Consider the locus of the points X in the plane for wich the distance of X from the point (2,3) is equal to the sum of the distances of X from the coordinate axes. a) Show that the part of this locus which lies in the first quadrant is part of a hyperbola.locate the assymptotes and make a sketch. b) Sketch the graph of the locus in the other quadrants.
ATTEMPT:a) Let F=(2,3),Then for the first quadrant $\Vert X-F \Vert =x+y= \sqrt 2 (\frac {x-2}{\sqrt 2}+\frac {y-3}{\sqrt 2} +\frac{5}{\sqrt 2})$ This is a vector equation of a hyperbola of the form $\Vert X-F \Vert =e\vert (X-F)\cdot N+d\vert$.So $e=\sqrt 2$,$X=(x,y)$ and $d=\frac{5}{\sqrt 2}$(d is the distance from the focus F to the directrix),$N=(\frac {1}{\sqrt 2},\frac {1}{\sqrt 2})$ is the unit normal to the directrix L.F must lie on the possitive part of the hyperbola determined by N.The transverse axis of the hyperbola has the same direction with N and includes F,So the equation of the axis must be x=y+1.If we choose an X wich lies on the axis and using the relations $\vert X-F \Vert=e d(X,L)$ and $ d=d(X,L)+\Vert X-F\Vert $ then we can find this X from $d=\frac {\Vert X-F \Vert}{e}+\Vert X-F\Vert$.Now to find the center C of the hyperbola we use $(\Vert F-C \Vert -d)e=\Vert X-C \Vert $ (X is the X wich lies on the axis). So $\vert \alpha \vert =\Vert X-C \Vert$ and $b=\vert \alpha \vert \sqrt {e^2-1}$.The assymptotes pass through the C and are the hypotenuses of the two triangles with sides $\vert \alpha \vert$ and b on the two planes determined by the transverse axis.
QUESTIONS: A)Is the solution correct; As far as the b) part of the exercise I found $N=(\frac {-1}{\sqrt 2},\frac {1}{\sqrt 2})$ and $d=\frac {1}{\sqrt 5}$It seems the hyperbola described by this equation has most of its left part in the first quadrant.Propably i must sketch only the points lying in the second quadrant.?If i got the hyperbola correctly.
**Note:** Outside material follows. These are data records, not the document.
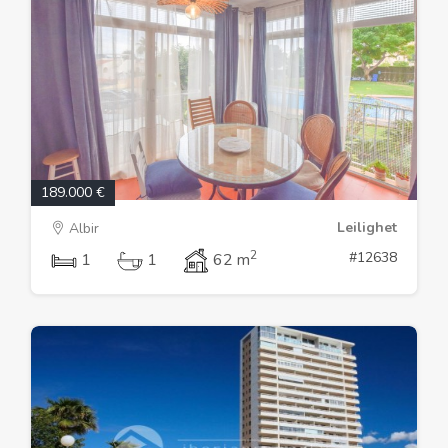
189.000 €
Leilighet
Albir
2
#12638
1
1
62 m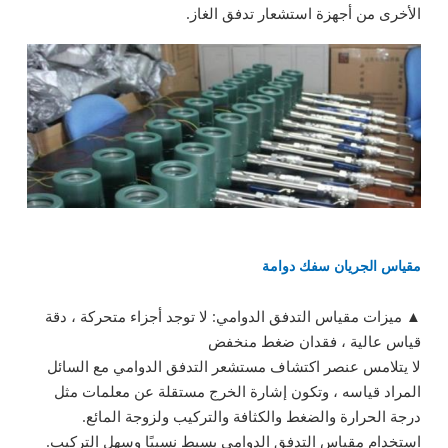
الأخرى من أجهزة استشعار تدفق الغاز.
مقياس الجريان سفك دوامة
▲ ميزات مقياس التدفق الدوامي: لا توجد أجزاء متحركة ، دقة
قياس عالية ، فقدان ضغط منخفض
لا يتلامس عنصر اكتشاف مستشعر التدفق الدوامي مع السائل
المراد قياسه ، وتكون إشارة الخرج مستقلة عن معلمات مثل
درجة الحرارة والضغط والكثافة والتركيب ولزوجة المائع.
استخدام مقياس التدفق الدوامي بسيط نسبيًا وسهل التركيب.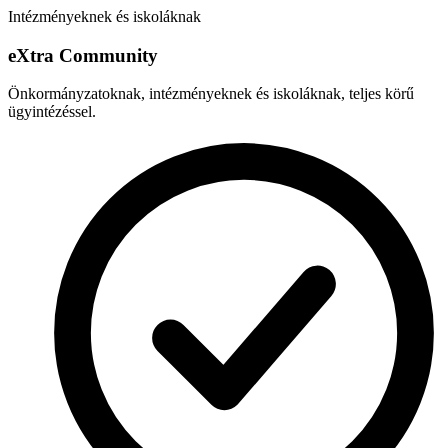
Intézményeknek és iskoláknak
e
X
tra Community
Önkormányzatoknak, intézményeknek és iskoláknak, teljes körű
ügyintézéssel.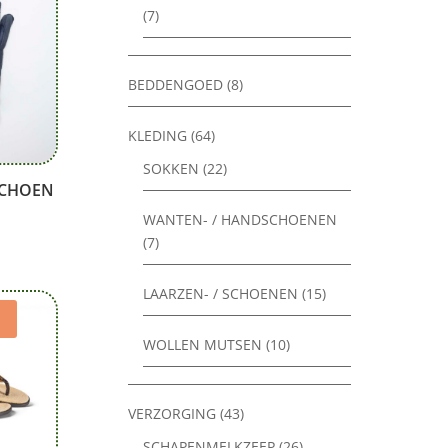
(7)
BEDDENGOED
(8)
KLEDING
(64)
SOKKEN
(22)
SCHOEN
WANTEN- / HANDSCHOENEN
(7)
LAARZEN- / SCHOENEN
(15)
WOLLEN MUTSEN
(10)
VERZORGING
(43)
SCHAPENMELKZEEP
(26)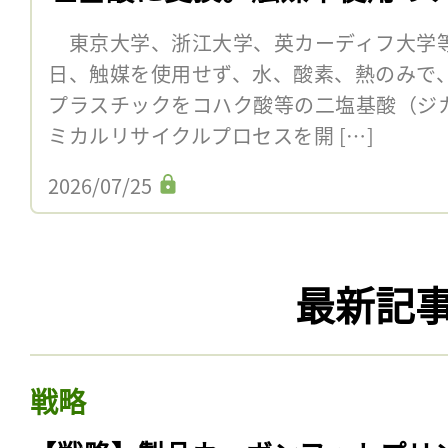
東京大学、浙江大学、英カーディフ大学等
日、触媒を使用せず、水、酸素、熱のみで
プラスチックをコハク酸等の二塩基酸（ジ
ミカルリサイクルプロセスを開 […]
2026/07/25
最新記
戦略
I think you are overcomplicating the question. Notice first of all that point $X$ exists only if $x+y\ge0$, i.e. if $X$ lies above the line of equation $y=-x$. In this case we can square equation $||X-F||=x+y$ to get $$ (x-2)^2+(y-3)^2=(x+y)^2, $$ which is the same as $$ (x+3)(y+2)={25\over2}. $$ The latter is the equation of an equilateral hyperbola, with center at $(-3,-2)$ and asymptotes parallel to the coordinate axes. Its upper branch all lies in the region above line $y=-x$ and is the required locus, while its lower branch lies below that line and must be discarded.